Task prompt:
Which of the lines below contain the word "Infographic"? Copy out each of those lines in full.

Supplied entries:

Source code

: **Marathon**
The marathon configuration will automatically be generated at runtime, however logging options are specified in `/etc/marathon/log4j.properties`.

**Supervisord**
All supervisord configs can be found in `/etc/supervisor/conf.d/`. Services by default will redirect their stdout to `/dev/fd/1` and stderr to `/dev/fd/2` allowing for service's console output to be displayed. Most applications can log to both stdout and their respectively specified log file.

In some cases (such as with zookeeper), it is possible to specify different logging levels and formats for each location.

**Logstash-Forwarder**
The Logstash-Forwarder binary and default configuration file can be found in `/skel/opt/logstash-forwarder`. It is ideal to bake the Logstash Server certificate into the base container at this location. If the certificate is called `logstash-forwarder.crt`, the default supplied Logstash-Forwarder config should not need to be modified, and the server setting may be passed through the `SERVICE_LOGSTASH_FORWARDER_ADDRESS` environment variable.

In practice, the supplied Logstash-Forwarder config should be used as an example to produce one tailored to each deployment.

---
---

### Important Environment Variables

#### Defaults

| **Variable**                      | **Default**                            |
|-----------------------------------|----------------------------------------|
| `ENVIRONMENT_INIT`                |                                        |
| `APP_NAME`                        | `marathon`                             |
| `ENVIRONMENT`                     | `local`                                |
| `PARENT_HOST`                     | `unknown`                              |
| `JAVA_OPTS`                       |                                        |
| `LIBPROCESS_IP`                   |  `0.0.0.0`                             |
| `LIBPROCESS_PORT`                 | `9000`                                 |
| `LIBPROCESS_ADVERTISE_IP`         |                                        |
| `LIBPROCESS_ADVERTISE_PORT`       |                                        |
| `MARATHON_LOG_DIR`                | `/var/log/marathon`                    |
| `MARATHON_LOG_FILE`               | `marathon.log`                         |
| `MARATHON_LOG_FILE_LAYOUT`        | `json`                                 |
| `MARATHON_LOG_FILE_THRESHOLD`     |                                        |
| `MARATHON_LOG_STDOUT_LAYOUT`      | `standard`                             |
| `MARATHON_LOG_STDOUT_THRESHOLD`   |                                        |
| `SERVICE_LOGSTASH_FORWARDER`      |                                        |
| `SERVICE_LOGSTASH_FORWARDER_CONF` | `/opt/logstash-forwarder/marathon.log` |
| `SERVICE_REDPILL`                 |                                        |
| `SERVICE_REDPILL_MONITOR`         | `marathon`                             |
...
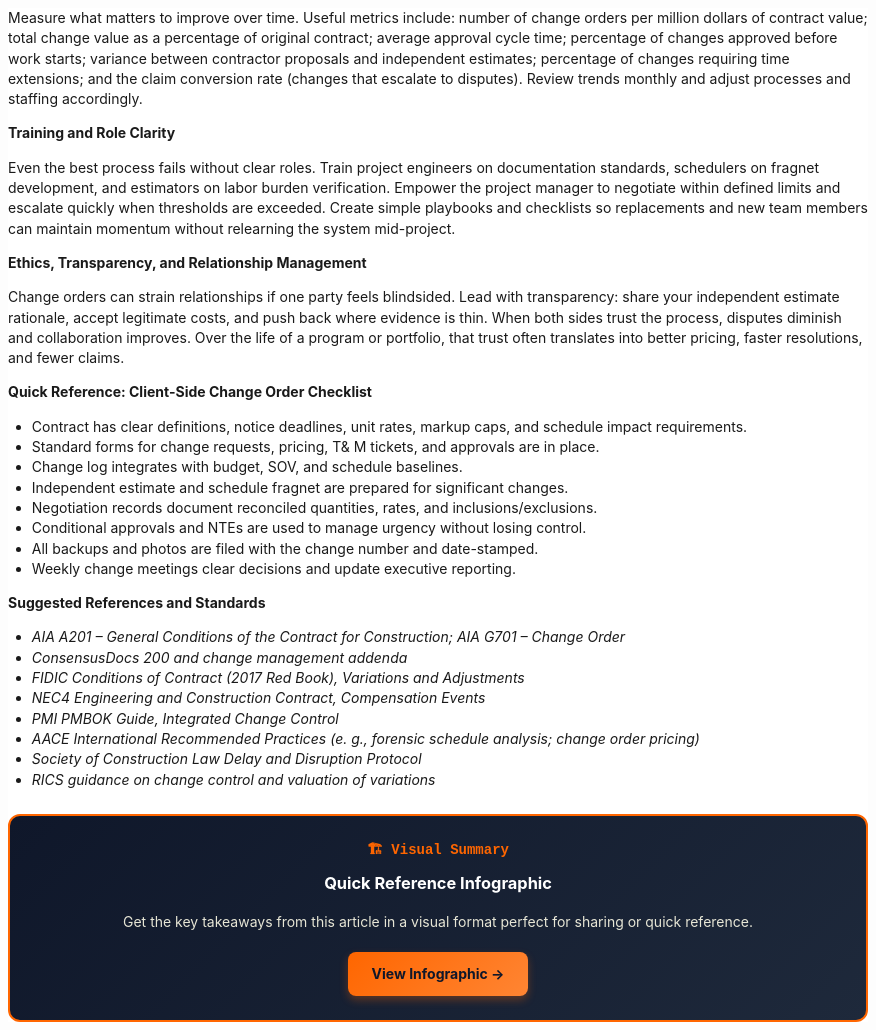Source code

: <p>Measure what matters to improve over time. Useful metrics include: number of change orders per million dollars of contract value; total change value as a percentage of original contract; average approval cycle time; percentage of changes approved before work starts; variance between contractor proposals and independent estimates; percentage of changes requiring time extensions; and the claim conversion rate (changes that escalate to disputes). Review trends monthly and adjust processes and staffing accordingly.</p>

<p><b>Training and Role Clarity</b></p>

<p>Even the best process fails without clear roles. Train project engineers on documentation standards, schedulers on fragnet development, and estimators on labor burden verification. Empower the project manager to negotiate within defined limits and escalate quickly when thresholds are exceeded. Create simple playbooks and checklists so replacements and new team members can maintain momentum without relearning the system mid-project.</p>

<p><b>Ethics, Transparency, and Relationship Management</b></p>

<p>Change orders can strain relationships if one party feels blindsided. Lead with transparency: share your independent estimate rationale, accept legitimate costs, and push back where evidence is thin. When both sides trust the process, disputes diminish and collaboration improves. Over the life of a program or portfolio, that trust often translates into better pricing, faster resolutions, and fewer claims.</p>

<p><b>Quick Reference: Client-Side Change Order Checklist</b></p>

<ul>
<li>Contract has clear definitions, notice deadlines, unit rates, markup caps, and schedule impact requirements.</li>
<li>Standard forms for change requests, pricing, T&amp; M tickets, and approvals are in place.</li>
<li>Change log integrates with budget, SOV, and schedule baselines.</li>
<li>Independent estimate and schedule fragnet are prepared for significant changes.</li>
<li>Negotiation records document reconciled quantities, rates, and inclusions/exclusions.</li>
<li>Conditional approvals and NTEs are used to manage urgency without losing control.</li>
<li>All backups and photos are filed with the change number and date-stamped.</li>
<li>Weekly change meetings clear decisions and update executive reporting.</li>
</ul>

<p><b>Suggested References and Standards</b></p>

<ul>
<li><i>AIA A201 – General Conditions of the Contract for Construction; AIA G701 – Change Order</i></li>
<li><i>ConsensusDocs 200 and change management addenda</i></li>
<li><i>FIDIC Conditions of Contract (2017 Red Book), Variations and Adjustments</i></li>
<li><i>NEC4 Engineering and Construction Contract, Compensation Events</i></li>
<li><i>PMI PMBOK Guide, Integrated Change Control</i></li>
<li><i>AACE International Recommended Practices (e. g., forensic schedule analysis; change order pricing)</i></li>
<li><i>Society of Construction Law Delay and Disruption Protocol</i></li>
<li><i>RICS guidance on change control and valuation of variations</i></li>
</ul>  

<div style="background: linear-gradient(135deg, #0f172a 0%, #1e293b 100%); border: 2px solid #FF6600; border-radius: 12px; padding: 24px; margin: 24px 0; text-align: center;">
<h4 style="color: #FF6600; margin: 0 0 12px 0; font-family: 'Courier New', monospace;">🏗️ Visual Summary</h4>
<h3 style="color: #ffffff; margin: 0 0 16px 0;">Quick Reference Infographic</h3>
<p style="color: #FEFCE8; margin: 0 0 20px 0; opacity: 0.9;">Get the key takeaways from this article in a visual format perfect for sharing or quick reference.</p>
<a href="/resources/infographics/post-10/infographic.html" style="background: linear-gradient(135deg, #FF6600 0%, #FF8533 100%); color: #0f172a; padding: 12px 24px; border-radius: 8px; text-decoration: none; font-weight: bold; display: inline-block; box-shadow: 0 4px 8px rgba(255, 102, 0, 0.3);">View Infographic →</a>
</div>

Exercise solution:
<h3 style="color: #ffffff; margin: 0 0 16px 0;">Quick Reference Infographic</h3>
<a href="/resources/infographics/post-10/infographic.html" style="background: linear-gradient(135deg, #FF6600 0%, #FF8533 100%); color: #0f172a; padding: 12px 24px; border-radius: 8px; text-decoration: none; font-weight: bold; display: inline-block; box-shadow: 0 4px 8px rgba(255, 102, 0, 0.3);">View Infographic →</a>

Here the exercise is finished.